Le scénario était désormais au point. Les agissements nocturnes, mêlant la terreur politique à des actes de pur banditisme, devinrent systé-matiques. Un certain nombre de jeunes, connus pour leur engagement dans les manifestations ou dans des comités de quartier, furent enlevés, parfois « seulement » battus et torturés, parfois, sommairement exécutés. Mais plus généralement, il y eut des agressions plus ou moins sanglantes, contre n'importe qui se trouvant dehors - agressions manifestement destinées à frapper la population dans son ensemble, à la terroriser, à faire en sorte que plus personne n'ose sortir la nuit, que les gens se cloîtrent chez eux, isolés, séparés, repliés dans leur peur et en conséquence, sans réaction collective.

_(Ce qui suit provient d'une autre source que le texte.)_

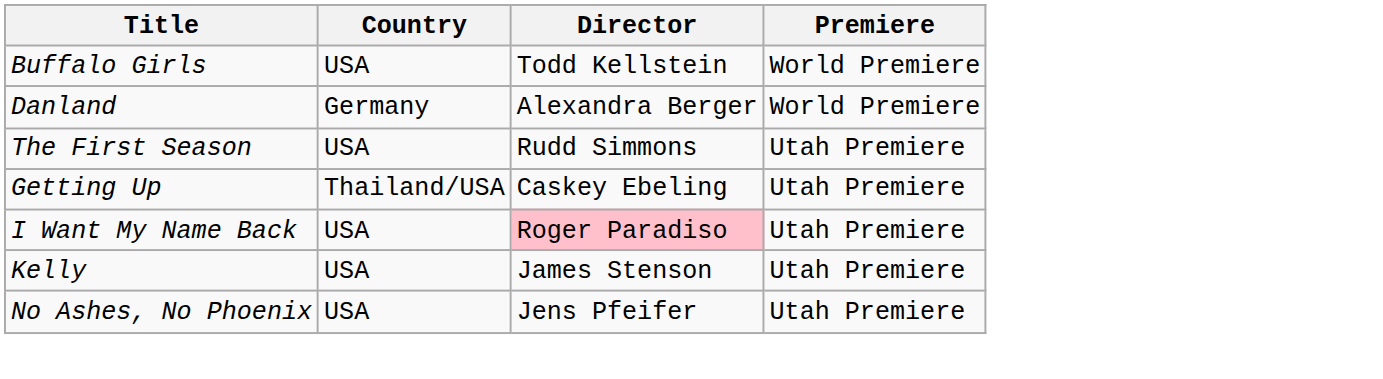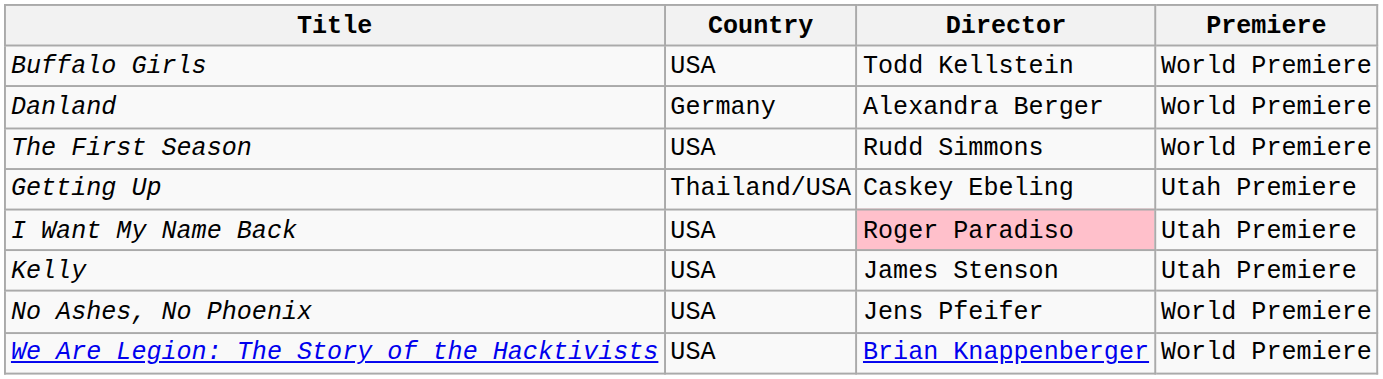The First Season | Premiere: Utah Premiere -> World Premiere
No Ashes, No Phoenix | Premiere: Utah Premiere -> World Premiere
+ row: We Are Legion: The Story of the Hacktivists | USA | Brian Knappenberger | World Premiere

La participation de certains éléments de l'armée à ces expéditions nocturnes ne faisait aucun doute et il était à peu près évident que le mouvement avait été lancé par des hommes de la caserne Dessaline - directement commandité par le CNG, ou peut-être, à l'initiative « privée » du colonel Jean-Claude Paul, qui semblait avoir ses propres projets politiques, et en tous les cas, sa propre ambition. Mais à en juger par l'extension de ce mouvement, y compris dans un grand nombre de villes de province, les militaires étaient relayés à la fois par une sorte d'extrême-droite civile, composée d'ex-macoutes ou pas, et sans doute par des lumpen-prolétaires armés et protégés par la police, voyous que l'on ait autorisé à joindre l'utile à l'agréable en quelque sorte, c'est-à-dire la répression au brigandage pur et simple. Mais il faut se souvenir que c'est sur cette base-là que s'était développé, sous le premier des Duvalier, le « macoutisme », cette sorte de « fascisme » de pays pauvre.
Les agissements de ces hommes revêtirent des formes plus ouvertes dans différents endroits de la province. Dans plusieurs « sections rurales » et petites villes, les « déchoukages » reprirent, mais cette fois, non pas contre des macoutes ou des notables mis en place sous Duvalier, mais contre des gens réputés « communistes » - et il ne fallait pas grand'chose pour mériter cette réputation. Dans la petite ville de Léôgane, un candidat à la prési-dence, aux opinions fort modérées et tout à fait de droite, venu tenir un meeting électoral, se fit ainsi découper à coups de machettes par une bande d'hommes criant « à bas le communisme ».
La campagne electorale
Cet assassinat de Léôgane souligne le caractère dérisoire de la campagne électorale qui est censée se dérouler en ce moment en Haïti pour préparer l'élection, le 29 novembre, d'un président de la République qui, d'après la nouvelle Constitution, devrait prendre la place du CNG à partir du mois de février prochain.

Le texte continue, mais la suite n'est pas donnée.